What’s the biggest hardware challenge to attain exascale computing?

Sterling: The usual response to this question is either “power” or “resilience” and these are certainly critical challenges to attaining exascale. Depending on the analysis of choice, without innovative ways of managing vertical and lateral data movement power estimates based on anticipated technology trends suggest an order of magnitude greater power demand than is considered practical. Single point failure modes of systems comprising hundreds of millions of cores will exhibit mean-time-to-interrupt on the order of minutes or many seconds, much less than the expected time to service a checkpoint or restart cycle using conventional methods.
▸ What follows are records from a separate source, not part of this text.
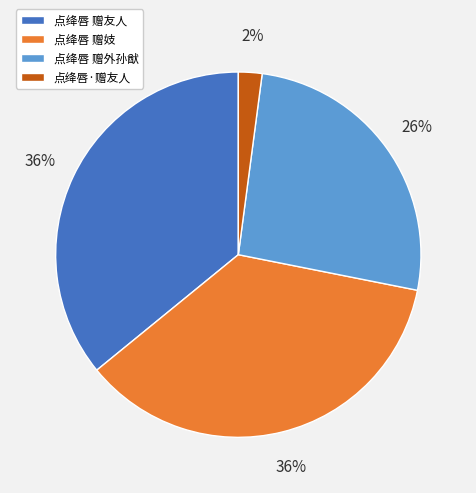

How many slices are in this pie chart?

4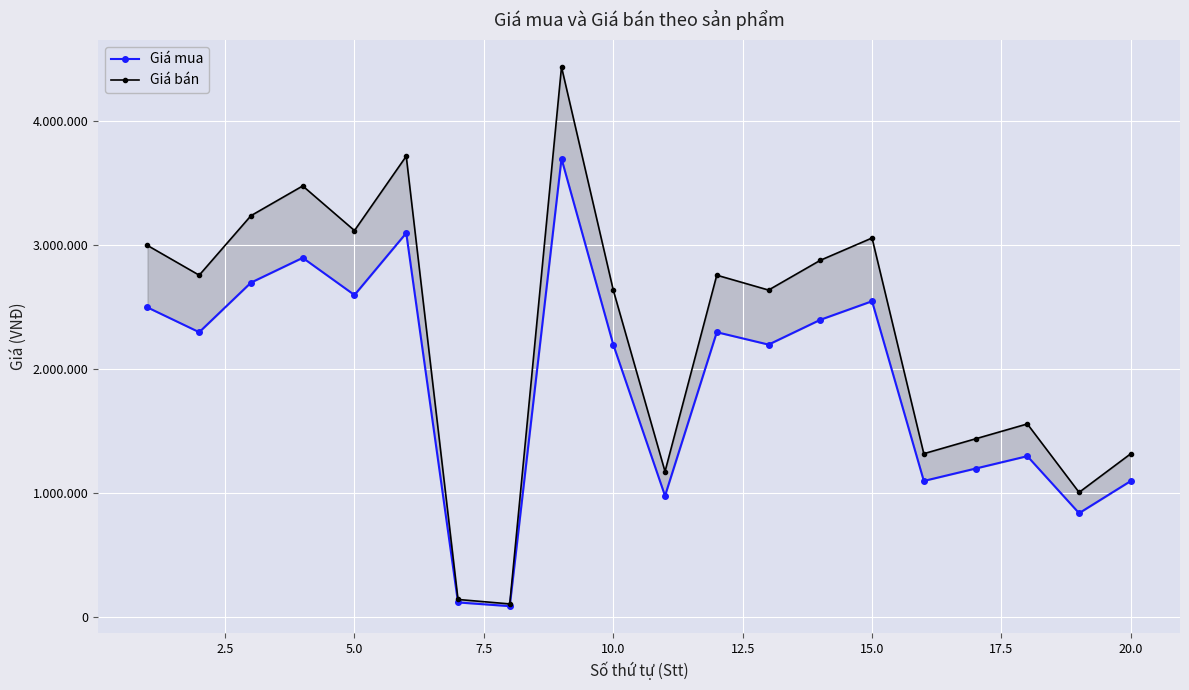

What is the average value of the Giá mua series?

1909000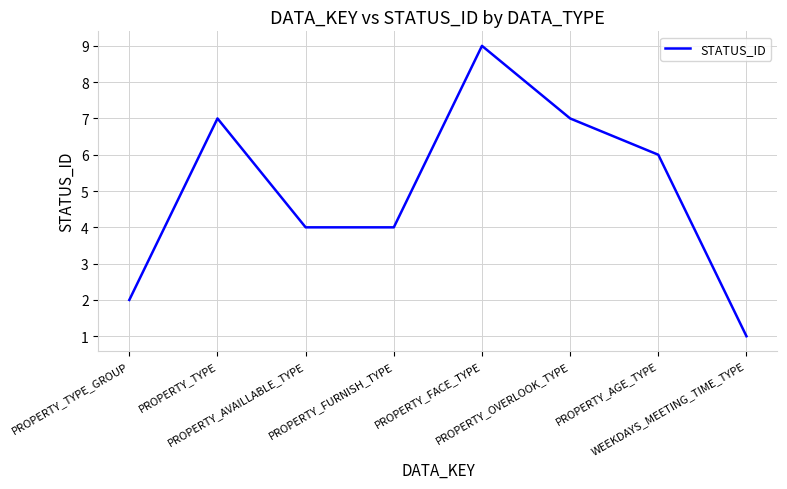

Reading left to right, transcribe all the data shown in this chart.

2	7	4	4	9	7	6	1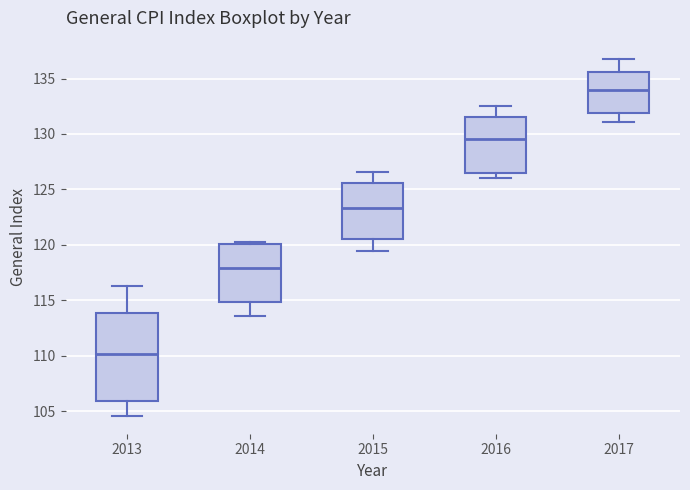

Reading left to right, transcribe this box plot: for each box, give where its median line is, the range the box spans, and where its two whiskers end, as read against the y-axis. The values are not printed on the chart, so give them approximately, as read against the axis.

2013: median 110.0, box 106.0 to 114.0, whiskers 104.5 to 116.5
2014: median 118.0, box 115.0 to 120.0, whiskers 113.5 to 120.5
2015: median 123.5, box 120.5 to 125.5, whiskers 119.5 to 126.5
2016: median 129.5, box 126.5 to 131.5, whiskers 126.0 to 132.5
2017: median 134.0, box 132.0 to 135.5, whiskers 131.0 to 137.0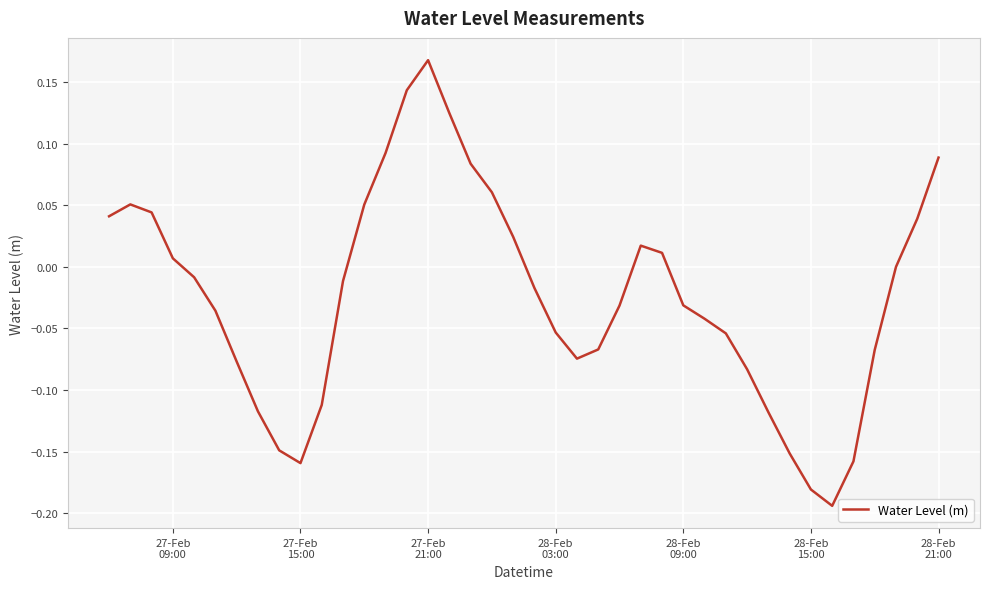

What is the difference between the maximum and minimum values?

0.4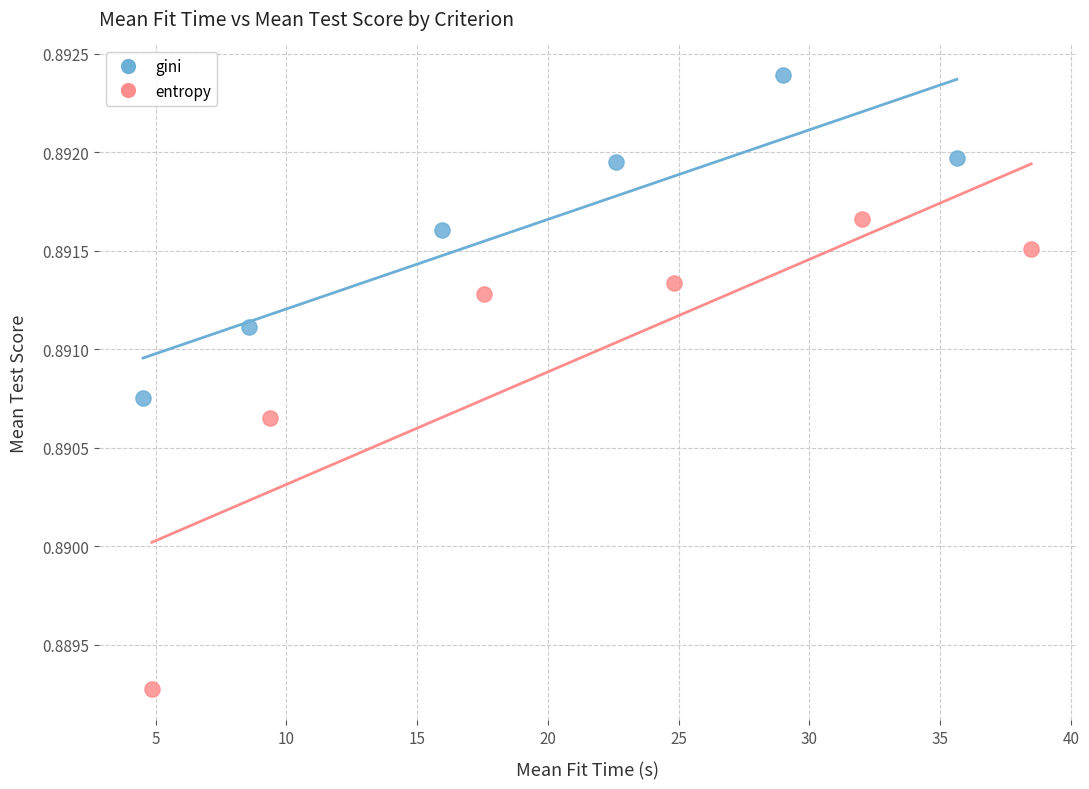

Which series reaches the minimum Y coordinate?

entropy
While both are clearly important, I think the biggest hardware challenge is architecture. This may surprise many of our colleagues because there is a general expectation that the system architecture is likely to be an evolutionary extension of the current mix of multicore sockets and GPU accelerators. This view is driven by the number one concern, which is parallelism and the need to expose and exploit it. Not only will the system architecture have to provide sufficient hardware concurrency of on the order of a billion or more simultaneous actions for the throughput requirement, it will have to use more of it as a latency mitigating method requiring additional architecture change.
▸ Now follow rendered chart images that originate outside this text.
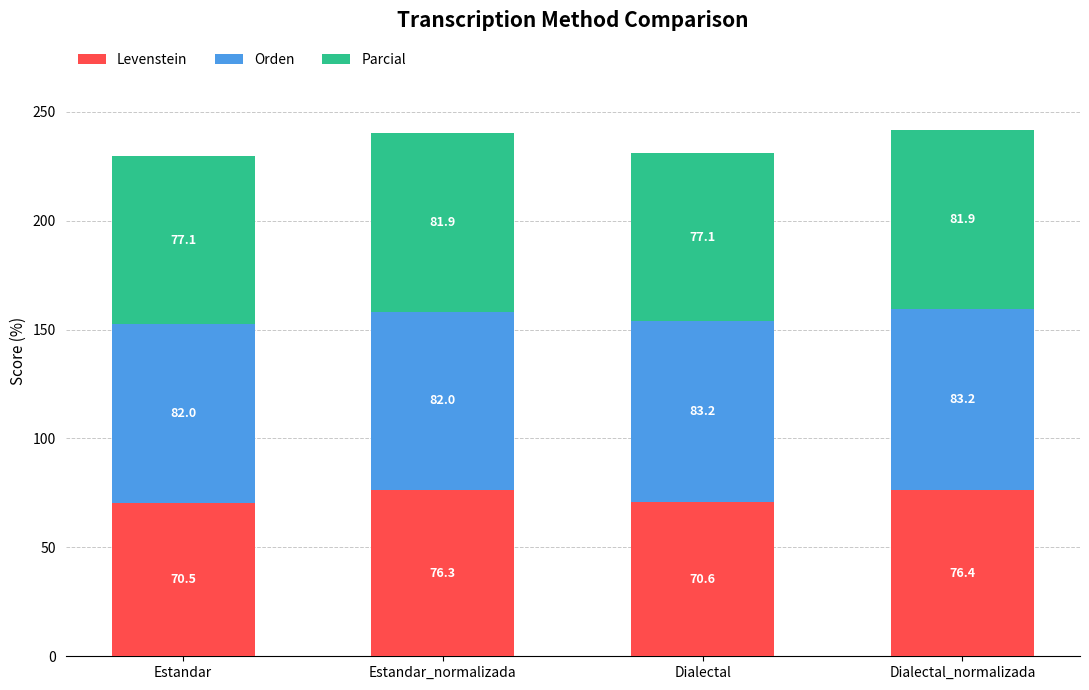

What are all the series names shown in the legend?

Levenstein, Orden, Parcial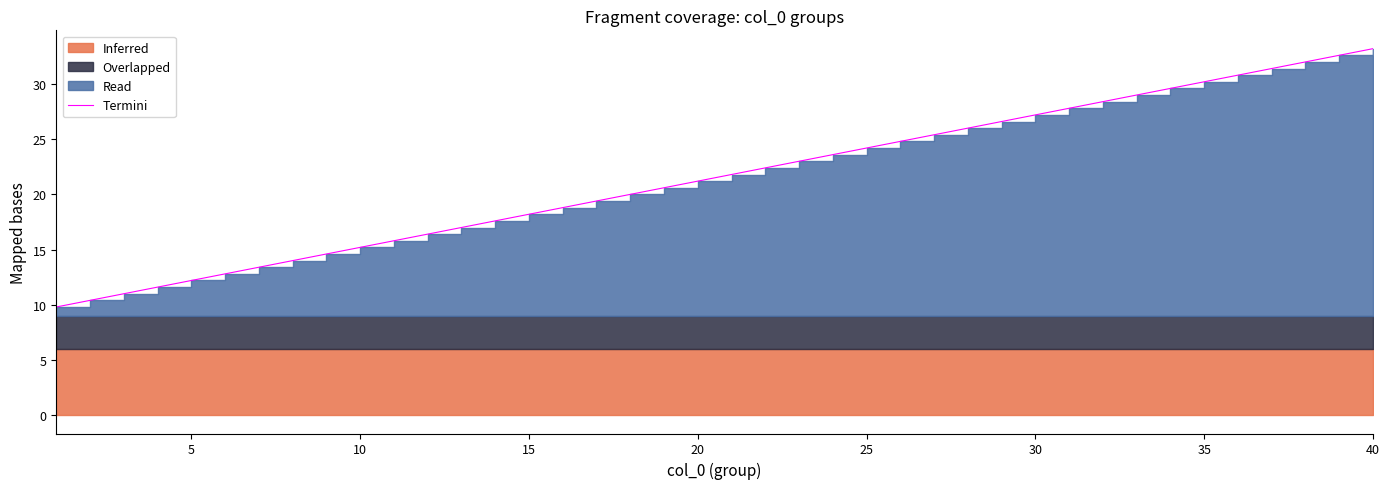

What is the average value?

21.5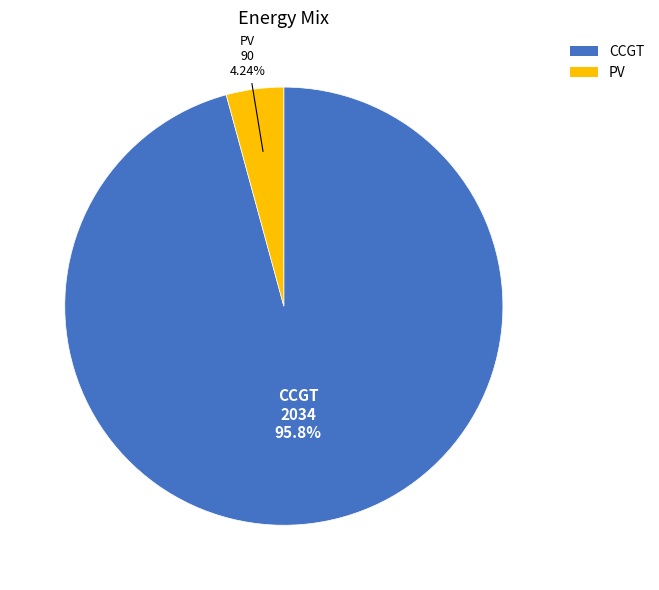

To the nearest percent, what percentage of the pie is CCGT?

96%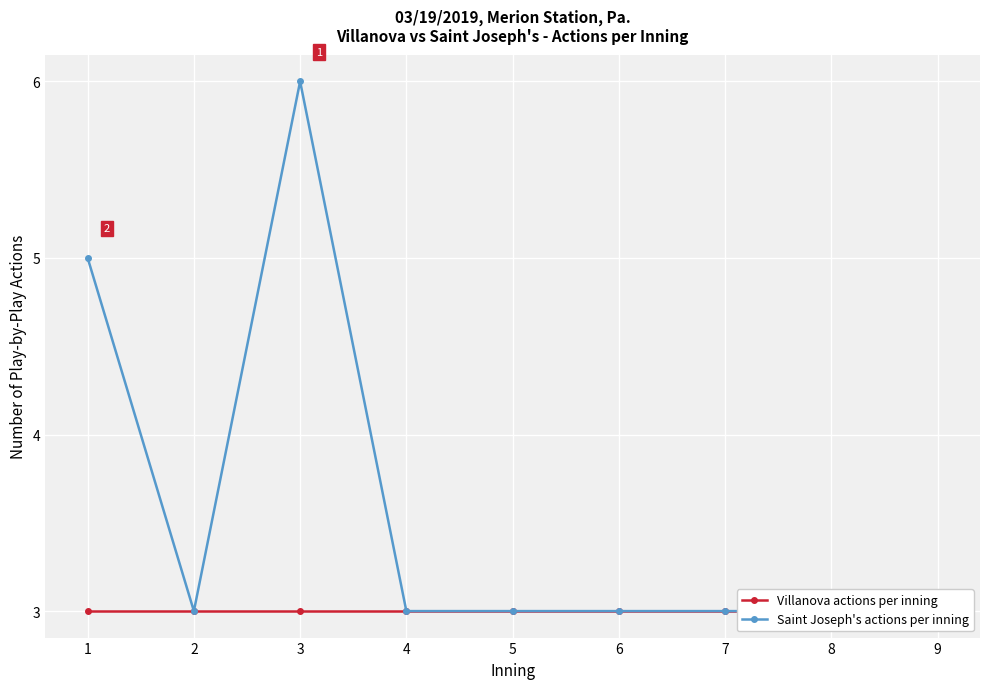

Which label corresponds to the smallest value in the chart?

1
Further, it will have to incorporate mechanisms to reduce overheads in order to make effective use of finer granularity tasks (e.g., lightweight user threads) such as the instantiation of remote actions. Support for advanced forms of global address spaces, their management, and address translation will be required in support of randomly distributed global data (e.g., dynamic graphs). New mechanisms for efficient semantically rich synchronization and continuation (control object) migration to manage locality of control will be part of future designs if they are to succeed at unprecedented scale.
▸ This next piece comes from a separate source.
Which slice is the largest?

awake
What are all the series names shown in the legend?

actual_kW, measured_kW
Additional hardware mechanisms will be required for fault tolerance including error detection, isolation, in-memory checkpointing, and recovery through reconfiguration. Power reduction will demand active sensor and control hardware mechanisms to continuously adjust energy usage based on application demands. New processor cores and their relationship to memory (for example, processor in memory) for superior bandwidth, reduced latency, and lower power will further drive hardware innovation needs.